▶ _Tasks for this exercise_:
a) In the TDE passage, what wallet password does the example command use?
b) According to the TDE passage, why do encrypted columns stay protected if the database datafiles are stolen?
c) From the TDE passage, list the items that, if stolen, would still leave the encrypted columns encrypted.

Excerpted passage Block Start

In many cases, you will still need to build a more sophisticated system in which the cleartext value will be exposed only if the user making the request is actually authorized to see that value; in all other cases, the encrypted value will be returned. It is not possible to satisfy this requirement using TDE because TDE decrypts everything indiscriminately. You can, however, achieve this objective by building your own infrastructure using the techniques described in this chapter.

TDE comes with some limitations. For one thing, you can’t have a foreign key column encrypted by TDE; that’s quite a limitation in many business applications. For another, you can create only b*tree indexes on the columns under TDE. These restrictions are irrelevant, however, when you roll out your own encryption routine using PL/SQL.

When deciding whether TDE serves your purposes, the other aspect you must consider is automation. In TDE, the wallet (in which the master key is stored) must be opened by the DBA using a command such as the following:

ALTER SYSTEM SET ENCRYPTION WALLET OPEN AUTHENTICATED BY "pooh";

Here, the password of the wallet is pooh. If the database datafiles (or the redo logs or backups of those files) are stolen, the encrypted columns will remain encrypted because the thief will not know the password, which would allow him to open the wallet.

Excerpted passage Block End
Exercise data Block Start

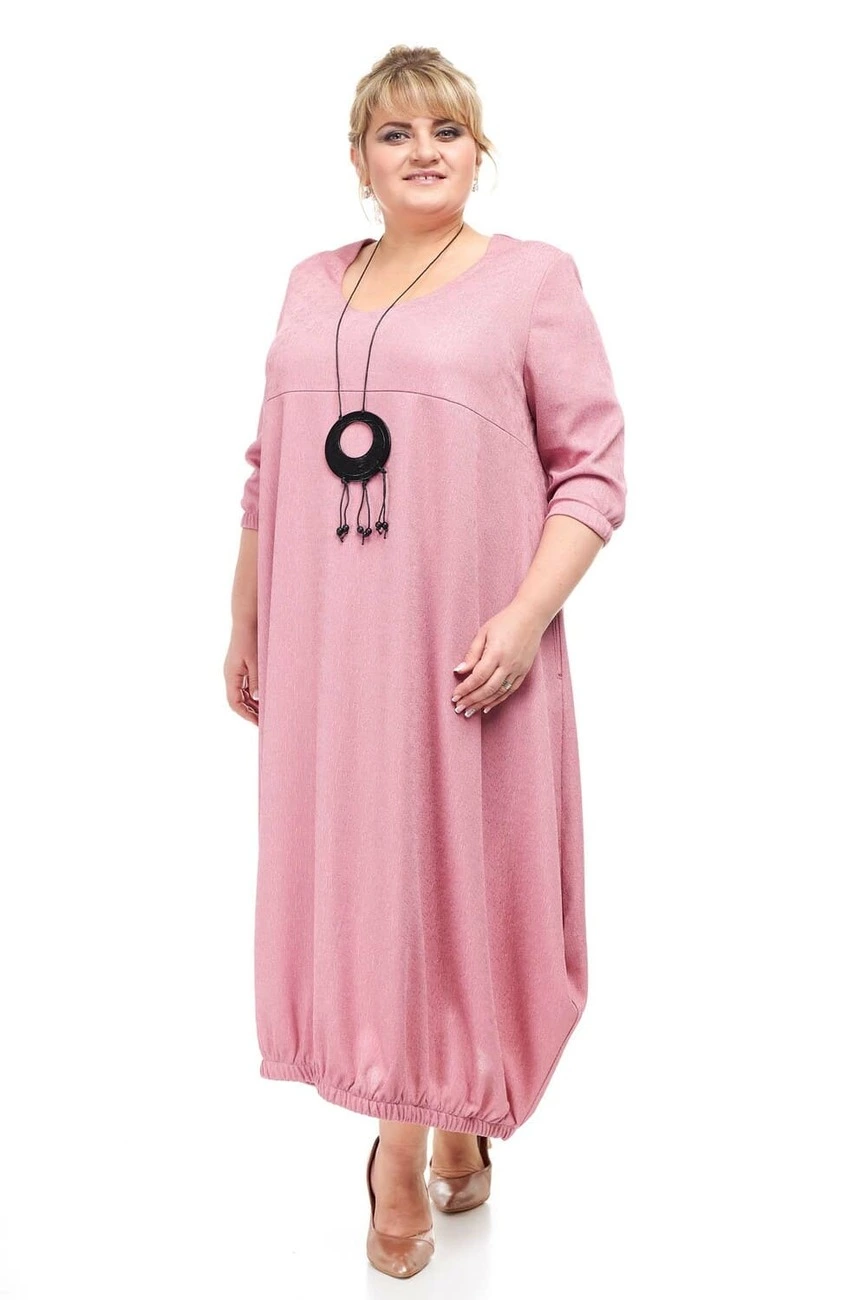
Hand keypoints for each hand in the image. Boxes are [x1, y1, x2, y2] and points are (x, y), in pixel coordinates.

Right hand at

Exercise data Block End

▶ _Answers to each task_:
a) pooh

b) The wallet holding the master key must be opened with a password. A thief who does not know that password cannot open the wallet, so the encrypted columns remain encrypted.

c)
- the database datafiles
- the redo logs
- backups of those files